I used to work for a hobby ESC company. I wasn't directly involved with that specific part of it - my focus was on special commissions and "auxiliary products" like protocol converters and such - but I was close enough to get a good idea of what the ESC's were doing internally.
Without giving away too much, the "RC servo" input is simply an input. Nothing more. It does not control anything directly. It's just an input to software. That software can then do anything imaginable with it. On the other end, that software has a number in it that controls the PWM duty cycle that is used when a motor phase is "on".
(It's actually a trapezoidal waveform, not a sinusoid, to make the code a lot easier. Most hobby motors are wound for that too, and you can see it by spinning it externally while watching it on an oscilloscope.)
For most of our products, we had a linear input-scaling function that the user could calibrate to their specific radio gear, and then it was a simple equivalence after that. But again, it's software, so anything is possible.

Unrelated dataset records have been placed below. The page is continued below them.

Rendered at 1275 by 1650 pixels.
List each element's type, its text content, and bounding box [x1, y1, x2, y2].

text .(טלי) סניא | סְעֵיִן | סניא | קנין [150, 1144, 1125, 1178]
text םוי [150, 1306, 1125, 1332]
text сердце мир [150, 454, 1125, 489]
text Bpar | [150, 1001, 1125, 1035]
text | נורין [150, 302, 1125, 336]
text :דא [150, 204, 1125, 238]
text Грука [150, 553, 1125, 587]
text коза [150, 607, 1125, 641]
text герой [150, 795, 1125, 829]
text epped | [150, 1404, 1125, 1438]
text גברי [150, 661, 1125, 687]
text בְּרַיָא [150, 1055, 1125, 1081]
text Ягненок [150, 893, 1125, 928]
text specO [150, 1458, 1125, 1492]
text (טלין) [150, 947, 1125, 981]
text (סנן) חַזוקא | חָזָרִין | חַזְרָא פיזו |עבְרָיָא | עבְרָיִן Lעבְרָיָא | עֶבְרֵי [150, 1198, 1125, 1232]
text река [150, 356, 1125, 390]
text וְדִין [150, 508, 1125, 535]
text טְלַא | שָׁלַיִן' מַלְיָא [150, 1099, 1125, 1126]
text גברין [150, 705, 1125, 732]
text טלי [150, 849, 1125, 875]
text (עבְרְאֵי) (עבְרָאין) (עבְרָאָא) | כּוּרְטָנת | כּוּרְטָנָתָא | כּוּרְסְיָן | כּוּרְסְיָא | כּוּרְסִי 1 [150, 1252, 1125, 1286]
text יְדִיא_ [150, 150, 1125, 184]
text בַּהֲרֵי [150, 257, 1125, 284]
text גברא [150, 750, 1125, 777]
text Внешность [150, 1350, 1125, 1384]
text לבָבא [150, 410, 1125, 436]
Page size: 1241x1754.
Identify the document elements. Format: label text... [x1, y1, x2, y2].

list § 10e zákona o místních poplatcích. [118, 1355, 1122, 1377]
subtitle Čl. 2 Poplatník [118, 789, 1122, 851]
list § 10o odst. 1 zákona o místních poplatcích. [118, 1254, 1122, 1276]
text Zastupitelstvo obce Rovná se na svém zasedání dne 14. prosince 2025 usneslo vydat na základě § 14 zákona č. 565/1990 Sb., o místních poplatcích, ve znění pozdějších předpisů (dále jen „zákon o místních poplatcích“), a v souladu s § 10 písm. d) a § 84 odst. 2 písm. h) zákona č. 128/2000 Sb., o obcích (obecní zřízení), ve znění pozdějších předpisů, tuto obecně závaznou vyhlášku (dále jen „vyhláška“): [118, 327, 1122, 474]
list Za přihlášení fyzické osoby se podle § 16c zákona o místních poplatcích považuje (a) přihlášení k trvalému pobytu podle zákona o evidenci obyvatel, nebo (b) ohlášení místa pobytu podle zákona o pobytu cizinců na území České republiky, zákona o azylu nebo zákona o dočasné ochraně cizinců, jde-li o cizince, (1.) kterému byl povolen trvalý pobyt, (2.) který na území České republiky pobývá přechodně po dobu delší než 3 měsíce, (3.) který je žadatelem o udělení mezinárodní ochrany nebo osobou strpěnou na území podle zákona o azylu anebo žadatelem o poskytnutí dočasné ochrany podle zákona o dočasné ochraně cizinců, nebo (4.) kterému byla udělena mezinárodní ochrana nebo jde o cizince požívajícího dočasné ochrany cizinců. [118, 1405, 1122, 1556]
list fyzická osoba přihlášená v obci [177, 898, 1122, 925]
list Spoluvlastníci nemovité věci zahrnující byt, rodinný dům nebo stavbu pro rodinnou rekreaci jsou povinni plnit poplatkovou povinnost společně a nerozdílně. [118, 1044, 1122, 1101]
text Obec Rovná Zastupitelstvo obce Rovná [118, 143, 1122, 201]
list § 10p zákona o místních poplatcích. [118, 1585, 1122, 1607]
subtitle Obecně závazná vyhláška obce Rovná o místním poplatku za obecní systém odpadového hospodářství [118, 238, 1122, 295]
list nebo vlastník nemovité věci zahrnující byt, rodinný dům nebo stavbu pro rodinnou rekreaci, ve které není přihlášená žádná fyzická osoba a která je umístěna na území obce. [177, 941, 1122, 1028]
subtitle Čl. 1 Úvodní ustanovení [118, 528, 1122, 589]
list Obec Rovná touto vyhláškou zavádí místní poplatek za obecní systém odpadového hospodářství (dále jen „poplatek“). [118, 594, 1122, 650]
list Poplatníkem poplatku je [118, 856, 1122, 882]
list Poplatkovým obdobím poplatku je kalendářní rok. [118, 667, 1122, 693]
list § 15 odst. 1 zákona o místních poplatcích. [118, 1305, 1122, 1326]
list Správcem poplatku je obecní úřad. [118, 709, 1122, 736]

If you really want a good measurement of what the motor is actually doing, then you need to access the internal number that the software is actually using (some ESC's can give you that; most are just "black boxes" that do their primary job and nothing more), or you need to watch the motor leads on a 'scope and figure out the duty cycle from there.
But good luck with the 'scope! Technically, it's possible - our ESC-code guy could do it - but there's so much going on that it takes a well-trained eye to sort through the mess of interactions between the motor and the controller!